### Job item
Search the records for the string "What" and return each line that has it.

### Dataset records
━━━━━━━━━━

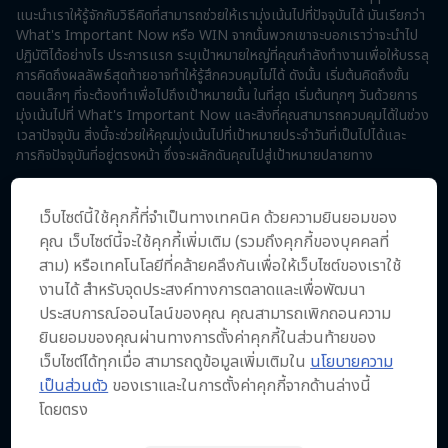
แนะนำเราให้รู้จักกับวิธีคิดที่สามารถช่วยให้เรามุ่งเน้นไปที่ปัจจุบันได้ มันเรียกว่า
What's Important Now หรือ WIN จากนั้นพวกเขาจะบอกเราว่าจะนำไป
ปฏิบัติได้อย่างไร ประการแรก ระบุเป้าหมายใหญ่ที่คุณกำลังทำงานเพื่อให้บรรลุ
การคิดถึงผลลัพธ์สุดท้ายอาจทำให้รู้สึกควบคุมไม่ได้ ดังนั้น เริ่มต้นคิดถึงขั้น
ตอนเล็กๆ ที่จะต้องทำเพื่อไปถึงเป้าหมายนั้น ในที่สุด เริ่มต้นทุกๆ วันด้วยการ
มุ่งเน้นไปที่ What's Important Now และสิ่งที่คุณสามารถควบคุมได้ในช่วง
เวลาปัจจุบัน สิ่งนี้จะช่วยให้คุณมุ่งเน้นไปที่เป้าหมายประจำวันที่เป็นไปได้และ
ภารกิจปัจจุบันที่อยู่ตรงหน้า ซึ่งจะผลักดันคุณไปสู่เป้าหมายปลายทาง
Rugby captain Siya Kolisi on finding your
เว็บไซต์นี้ใช้คุกกี้ที่จำเป็นทางเทคนิค ด้วยความยินยอมของ
‘why’
คุณ เว็บไซต์นี้จะใช้คุกกี้เพิ่มเติม (รวมถึงคุกกี้ของบุคคลที่
ฤดู 2 ตอน 2
20นาที · 10.10.2023
สาม) หรือเทคโนโลยีที่คล้ายคลึงกันเพื่อให้เว็บไซต์ของเราใช้
งานได้ สำหรับจุดประสงค์ทางการตลาดและเพื่อพัฒนา
“You have to know why you’re doing something, and the ‘why’
has to be bigger than the doubt you have about yourself.” In
ประสบการณ์ออนไลน์ของคุณ คุณสามารถเพิกถอนความ
this powerful episode of Mind Set Win, Springboks captain Siya
ยินยอมของคุณผ่านทางการตั้งค่าคุกกี้ในส่วนท้ายของ
Kolisi shares the mentality that's helped him achieve and
เว็บไซต์ได้ทุกเมื่อ สามารถดูข้อมูลเพิ่มเติมใน
นโยบายความ
establish his status as a sporting icon. The 2019 Rugby World
เป็นส่วนตัว
ของเราและในการตั้งค่าคุกกี้จากด้านล่างนี้
Cup winner explains his ‘why’ in life, and how he’s continuously
โดยตรง
used it to push himself not just on the field, but also to create
a positive impact in his community. In line with this theme, the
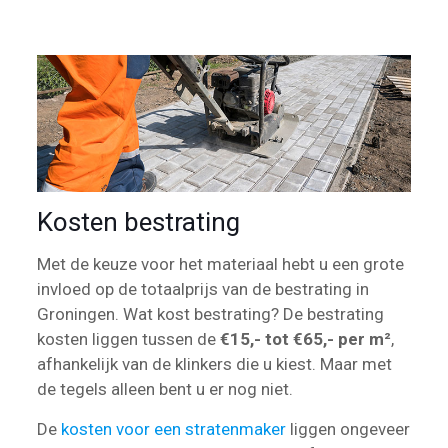
Kosten bestrating
Met de keuze voor het materiaal hebt u een grote
invloed op de totaalprijs van de bestrating in
Groningen. Wat kost bestrating? De bestrating
kosten liggen tussen de
€15,- tot €65,- per m²
,
afhankelijk van de klinkers die u kiest. Maar met
de tegels alleen bent u er nog niet.
De
kosten voor een stratenmaker
liggen ongeveer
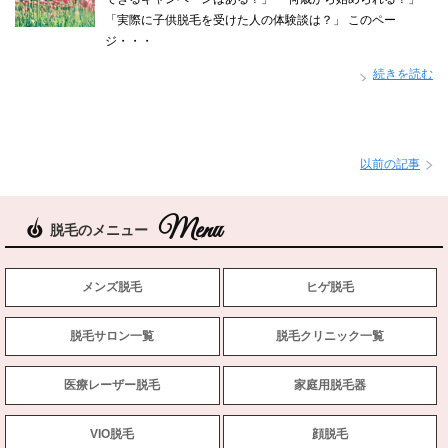
「実際に子供脱毛を受けた人の体験談は？」 このペー
ジ・・・
続きを読む
以前の記事
脱毛のメニュー
メンズ脱毛
ヒゲ脱毛
脱毛サロン一覧
脱毛クリニック一覧
医療レーザー脱毛
家庭用脱毛器
VIO脱毛
顔脱毛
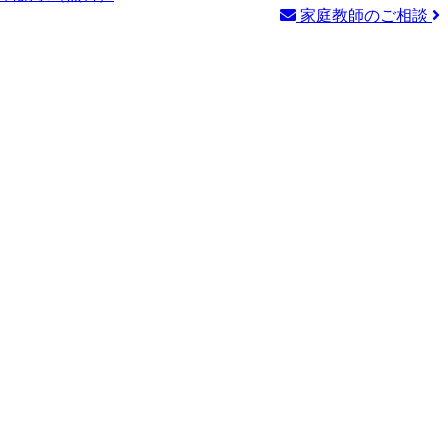
家庭教師のご相談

━━━━━━━━━━

### Answer box
What's Important Now หรือ WIN จากนั้นพวกเขาจะบอกเราว่าจะนำไป
มุ่งเน้นไปที่ What's Important Now และสิ่งที่คุณสามารถควบคุมได้ในช่วง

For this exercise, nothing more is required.